# WORK TO COMPLETE
Copy each line in the data below that contains the word "entity".

··· MATERIAL SUPPLIED

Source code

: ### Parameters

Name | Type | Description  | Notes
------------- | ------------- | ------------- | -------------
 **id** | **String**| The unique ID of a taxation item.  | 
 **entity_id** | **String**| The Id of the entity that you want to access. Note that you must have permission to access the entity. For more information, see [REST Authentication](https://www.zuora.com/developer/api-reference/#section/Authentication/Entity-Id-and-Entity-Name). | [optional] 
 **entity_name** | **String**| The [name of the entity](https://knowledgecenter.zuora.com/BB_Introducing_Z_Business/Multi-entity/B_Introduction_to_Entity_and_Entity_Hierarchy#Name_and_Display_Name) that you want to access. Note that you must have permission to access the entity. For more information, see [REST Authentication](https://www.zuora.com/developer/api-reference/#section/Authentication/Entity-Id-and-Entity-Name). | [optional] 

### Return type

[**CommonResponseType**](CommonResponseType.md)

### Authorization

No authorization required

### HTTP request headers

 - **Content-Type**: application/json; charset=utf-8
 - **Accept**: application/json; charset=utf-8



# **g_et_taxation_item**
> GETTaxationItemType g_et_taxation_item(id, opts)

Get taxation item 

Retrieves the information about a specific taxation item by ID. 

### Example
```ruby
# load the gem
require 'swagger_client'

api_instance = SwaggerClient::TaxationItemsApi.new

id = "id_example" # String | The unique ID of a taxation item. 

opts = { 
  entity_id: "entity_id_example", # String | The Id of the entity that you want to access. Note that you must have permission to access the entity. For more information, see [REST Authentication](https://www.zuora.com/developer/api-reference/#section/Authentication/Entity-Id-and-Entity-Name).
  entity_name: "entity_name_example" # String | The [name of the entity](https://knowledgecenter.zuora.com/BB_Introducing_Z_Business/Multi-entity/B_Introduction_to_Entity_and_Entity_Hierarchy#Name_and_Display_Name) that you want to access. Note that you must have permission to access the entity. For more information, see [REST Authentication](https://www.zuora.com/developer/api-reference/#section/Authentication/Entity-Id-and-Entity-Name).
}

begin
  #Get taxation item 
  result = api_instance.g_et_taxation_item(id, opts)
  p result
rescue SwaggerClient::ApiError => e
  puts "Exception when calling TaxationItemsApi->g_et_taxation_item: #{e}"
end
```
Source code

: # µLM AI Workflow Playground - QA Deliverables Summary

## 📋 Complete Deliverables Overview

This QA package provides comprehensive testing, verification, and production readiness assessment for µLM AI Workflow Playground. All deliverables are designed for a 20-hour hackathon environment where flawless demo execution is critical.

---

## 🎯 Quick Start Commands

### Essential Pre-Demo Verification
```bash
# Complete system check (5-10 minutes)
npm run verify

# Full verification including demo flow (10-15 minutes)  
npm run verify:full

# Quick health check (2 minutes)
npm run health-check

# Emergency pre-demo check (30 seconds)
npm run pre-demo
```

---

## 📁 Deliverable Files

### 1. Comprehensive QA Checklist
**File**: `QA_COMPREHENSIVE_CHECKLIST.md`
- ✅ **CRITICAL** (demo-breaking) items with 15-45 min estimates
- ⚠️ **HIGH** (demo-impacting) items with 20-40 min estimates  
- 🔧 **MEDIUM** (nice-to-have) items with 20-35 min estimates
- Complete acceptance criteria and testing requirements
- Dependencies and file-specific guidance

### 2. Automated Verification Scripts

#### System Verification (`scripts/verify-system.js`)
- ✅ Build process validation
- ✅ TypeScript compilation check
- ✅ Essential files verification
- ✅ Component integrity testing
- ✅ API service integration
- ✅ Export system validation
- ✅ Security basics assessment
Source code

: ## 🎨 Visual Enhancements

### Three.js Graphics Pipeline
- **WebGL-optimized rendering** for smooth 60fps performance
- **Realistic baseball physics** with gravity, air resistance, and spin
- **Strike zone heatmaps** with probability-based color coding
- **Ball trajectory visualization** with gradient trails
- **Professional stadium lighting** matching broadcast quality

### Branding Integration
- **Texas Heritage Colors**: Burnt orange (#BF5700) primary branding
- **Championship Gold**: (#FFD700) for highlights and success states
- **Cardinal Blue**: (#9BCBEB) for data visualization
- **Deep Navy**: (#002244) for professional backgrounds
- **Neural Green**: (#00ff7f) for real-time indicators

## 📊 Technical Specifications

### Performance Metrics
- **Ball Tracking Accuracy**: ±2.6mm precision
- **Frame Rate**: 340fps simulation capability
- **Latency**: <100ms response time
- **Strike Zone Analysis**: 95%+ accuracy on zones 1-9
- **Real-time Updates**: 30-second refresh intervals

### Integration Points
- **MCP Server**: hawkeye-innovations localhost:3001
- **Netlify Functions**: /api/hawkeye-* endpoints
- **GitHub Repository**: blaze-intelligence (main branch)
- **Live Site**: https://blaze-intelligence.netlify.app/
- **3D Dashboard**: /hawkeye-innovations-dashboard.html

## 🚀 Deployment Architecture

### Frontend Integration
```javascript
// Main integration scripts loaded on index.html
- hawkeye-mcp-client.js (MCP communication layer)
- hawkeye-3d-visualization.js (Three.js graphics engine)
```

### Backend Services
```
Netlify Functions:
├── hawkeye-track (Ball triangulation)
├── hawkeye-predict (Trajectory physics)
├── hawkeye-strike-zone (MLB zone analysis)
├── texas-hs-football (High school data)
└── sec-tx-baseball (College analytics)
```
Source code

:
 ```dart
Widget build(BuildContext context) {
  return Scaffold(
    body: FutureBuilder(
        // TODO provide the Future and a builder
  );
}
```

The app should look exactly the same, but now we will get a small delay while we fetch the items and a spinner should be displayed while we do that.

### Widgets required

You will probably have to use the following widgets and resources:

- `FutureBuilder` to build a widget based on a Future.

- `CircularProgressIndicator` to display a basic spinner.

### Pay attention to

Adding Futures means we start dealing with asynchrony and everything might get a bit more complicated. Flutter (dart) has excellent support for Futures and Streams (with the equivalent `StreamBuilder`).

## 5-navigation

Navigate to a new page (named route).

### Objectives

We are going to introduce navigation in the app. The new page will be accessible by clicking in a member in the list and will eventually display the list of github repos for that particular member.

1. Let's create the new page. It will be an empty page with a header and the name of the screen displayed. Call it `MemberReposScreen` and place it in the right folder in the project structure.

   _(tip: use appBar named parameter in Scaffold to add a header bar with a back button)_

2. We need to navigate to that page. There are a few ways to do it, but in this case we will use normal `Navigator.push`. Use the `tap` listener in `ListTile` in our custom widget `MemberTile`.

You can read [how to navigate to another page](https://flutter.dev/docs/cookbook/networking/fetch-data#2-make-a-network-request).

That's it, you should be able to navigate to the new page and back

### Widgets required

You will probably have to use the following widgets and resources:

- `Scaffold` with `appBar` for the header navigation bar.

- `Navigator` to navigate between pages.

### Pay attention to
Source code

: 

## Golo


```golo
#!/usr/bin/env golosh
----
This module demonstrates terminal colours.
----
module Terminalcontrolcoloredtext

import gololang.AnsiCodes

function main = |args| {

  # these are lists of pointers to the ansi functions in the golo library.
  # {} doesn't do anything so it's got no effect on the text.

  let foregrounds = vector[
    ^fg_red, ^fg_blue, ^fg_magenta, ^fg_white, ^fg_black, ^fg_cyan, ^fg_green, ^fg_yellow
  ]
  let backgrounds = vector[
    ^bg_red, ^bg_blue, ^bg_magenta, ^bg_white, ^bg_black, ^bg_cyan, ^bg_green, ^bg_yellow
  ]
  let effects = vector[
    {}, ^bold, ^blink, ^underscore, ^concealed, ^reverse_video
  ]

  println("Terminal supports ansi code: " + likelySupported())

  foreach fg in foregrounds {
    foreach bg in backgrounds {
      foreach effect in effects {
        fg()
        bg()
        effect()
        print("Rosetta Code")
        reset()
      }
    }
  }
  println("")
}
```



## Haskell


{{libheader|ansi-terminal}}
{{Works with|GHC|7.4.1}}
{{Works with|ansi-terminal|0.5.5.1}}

······

# RESPONSE TO THE TASK
 **entity_id** | **String**| The Id of the entity that you want to access. Note that you must have permission to access the entity. For more information, see [REST Authentication](https://www.zuora.com/developer/api-reference/#section/Authentication/Entity-Id-and-Entity-Name). | [optional] 
 **entity_name** | **String**| The [name of the entity](https://knowledgecenter.zuora.com/BB_Introducing_Z_Business/Multi-entity/B_Introduction_to_Entity_and_Entity_Hierarchy#Name_and_Display_Name) that you want to access. Note that you must have permission to access the entity. For more information, see [REST Authentication](https://www.zuora.com/developer/api-reference/#section/Authentication/Entity-Id-and-Entity-Name). | [optional] 
  entity_id: "entity_id_example", # String | The Id of the entity that you want to access. Note that you must have permission to access the entity. For more information, see [REST Authentication](https://www.zuora.com/developer/api-reference/#section/Authentication/Entity-Id-and-Entity-Name).
  entity_name: "entity_name_example" # String | The [name of the entity](https://knowledgecenter.zuora.com/BB_Introducing_Z_Business/Multi-entity/B_Introduction_to_Entity_and_Entity_Hierarchy#Name_and_Display_Name) that you want to access. Note that you must have permission to access the entity. For more information, see [REST Authentication](https://www.zuora.com/developer/api-reference/#section/Authentication/Entity-Id-and-Entity-Name).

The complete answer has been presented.